Community Connector: AHRQ's Visualization of Community-Level Social Determinants of Health Challenge (SDoH)
- Through developing the tool, we learned there is vast heterogeneity across community needs, outcomes, and data availability. This tool can help users understand community differences and explore similarities.
- In late January 2020, the Agency for Healthcare Research and Quality (AHRQ) announced this tool as the grand prize winner of the AHRQ’s Visualization Resources of Community-Level Social Determinants of Health Challenge.
- This tool provides further resources and opportunities for communities to use SDoH data when identifying intervention opportunities.

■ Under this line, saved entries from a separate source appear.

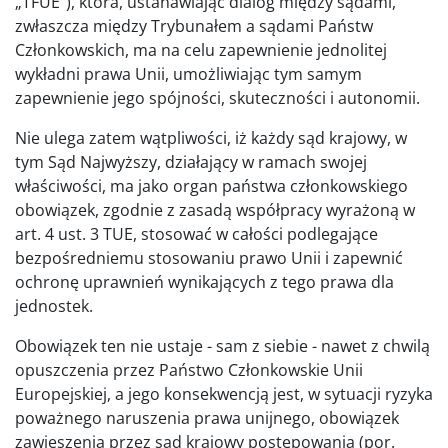
„TFUE”), która, ustanawiając dialog między sądami,
zwłaszcza między Trybunałem a sądami Państw
Członkowskich, ma na celu zapewnienie jednolitej
wykładni prawa Unii, umożliwiając tym samym
zapewnienie jego spójności, skuteczności i autonomii.
Nie ulega zatem wątpliwości, iż każdy sąd krajowy, w
tym Sąd Najwyższy, działający w ramach swojej
właściwości, ma jako organ państwa członkowskiego
obowiązek, zgodnie z zasadą współpracy wyrażoną w
art. 4 ust. 3 TUE, stosować w całości podlegające
bezpośredniemu stosowaniu prawo Unii i zapewnić
ochronę uprawnień wynikających z tego prawa dla
jednostek.
Obowiązek ten nie ustaje - sam z siebie - nawet z chwilą
opuszczenia przez Państwo Członkowskie Unii
Europejskiej, a jego konsekwencją jest, w sytuacji ryzyka
poważnego naruszenia prawa unijnego, obowiązek
zawieszenia przez sąd krajowy postępowania (por.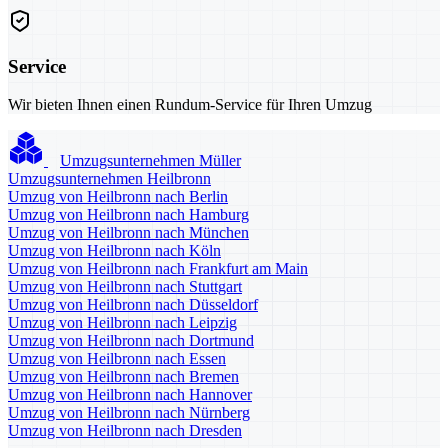
Service
Wir bieten Ihnen einen Rundum-Service für Ihren Umzug
Umzugsunternehmen Müller
Umzugsunternehmen Heilbronn
Umzug von Heilbronn nach Berlin
Umzug von Heilbronn nach Hamburg
Umzug von Heilbronn nach München
Umzug von Heilbronn nach Köln
Umzug von Heilbronn nach Frankfurt am Main
Umzug von Heilbronn nach Stuttgart
Umzug von Heilbronn nach Düsseldorf
Umzug von Heilbronn nach Leipzig
Umzug von Heilbronn nach Dortmund
Umzug von Heilbronn nach Essen
Umzug von Heilbronn nach Bremen
Umzug von Heilbronn nach Hannover
Umzug von Heilbronn nach Nürnberg
Umzug von Heilbronn nach Dresden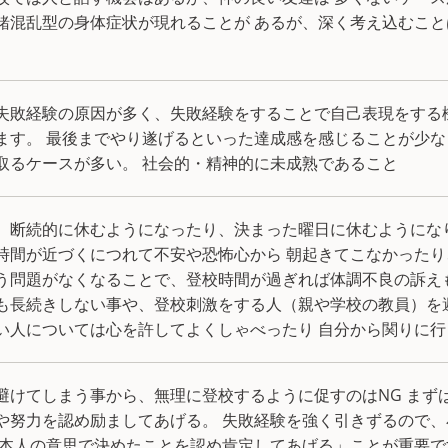
緒混乱型の身体症状が現れることが あるが、深く考え込むこ
失敗経験の原因が多く、失敗経験をすることで自己表現をする
ます。 最後までやり遂げるといった達成感を感じることが少な
取るケースが多い。 社会的・精神的に未成熟であること
、断続的に休むようになったり、決まった曜日に休むようにな
時間が近づくにつれて不安や恐怖心から 朝起きてこなかったり
う問題がなくなることで、登校時間が過ぎれば体調不良の訴え
も長続きしない事や、登校刺激をする人（親や学校の教員）を
い人については心を許してよくしゃべったり 自分から関りに行
避けてしまう事から、無理に登校するように促すのはNG まず
や努力を認め励ましてあげる。 失敗経験を強く引きずるので
「本人の意思で決めたことを認め肯定してあげる」ことが重要で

Clinical care accounts for a small part of the factors that affect population health. The rest is determined by social determinants of health (SDoH)—social, behavioral, and environmental factors that interact dynamically to keep people healthy. Many tools, such as the Opportunity Atlas, the City Health Dashboard, and the Robert Wood Johnson Foundation rankings, describe the social needs of populations but do not integrate a variety of federal, state, and local data sources and summarize only one community at a time, limiting the potential for peer-to-peer, comprehensive learning. Thus, we sought to build a common definition of local SDoH and a way to identify communities with similar needs and demographics, particularly those that have had success in addressing social needs and improving health and well-being.
Our Community Connector tool is designed to summarize a community’s social needs in one picture, or fingerprint; identify communities with similar fingerprints; and compare communities across key indicators of health care utilization and cost. This fingerprint is based on outcome-agnostic county-level scores for six domains of SDoH identified by the Kaiser Family Foundation. We used sparse principal component analysis to determine which variables would be used in the defined SDoH scores and assigned additional variables that were not selected by this approach based on prior knowledge and strong association with the health outcomes. Each of the domain scores are a weighted average of the selected, normalized variables. The tool also provides a comparison of a county’s fingerprint to other counties with similar demographic and nonmodifiable SDoH characteristics, where the similarity is determined using a Lasso regression model.
We collected open-source federal, state, and local data for the state of Colorado and targeted health outcomes related to obesity, diabetes, and kidney disease for the prototype. We used data sources such as the Colorado Department of Public Health and Environment and the Centers for Disease Control and Prevention’s Diabetes Atlas. With additional time and funding, the tool can expand and scale nationally and present analyses on a larger set of health outcomes and utilization data.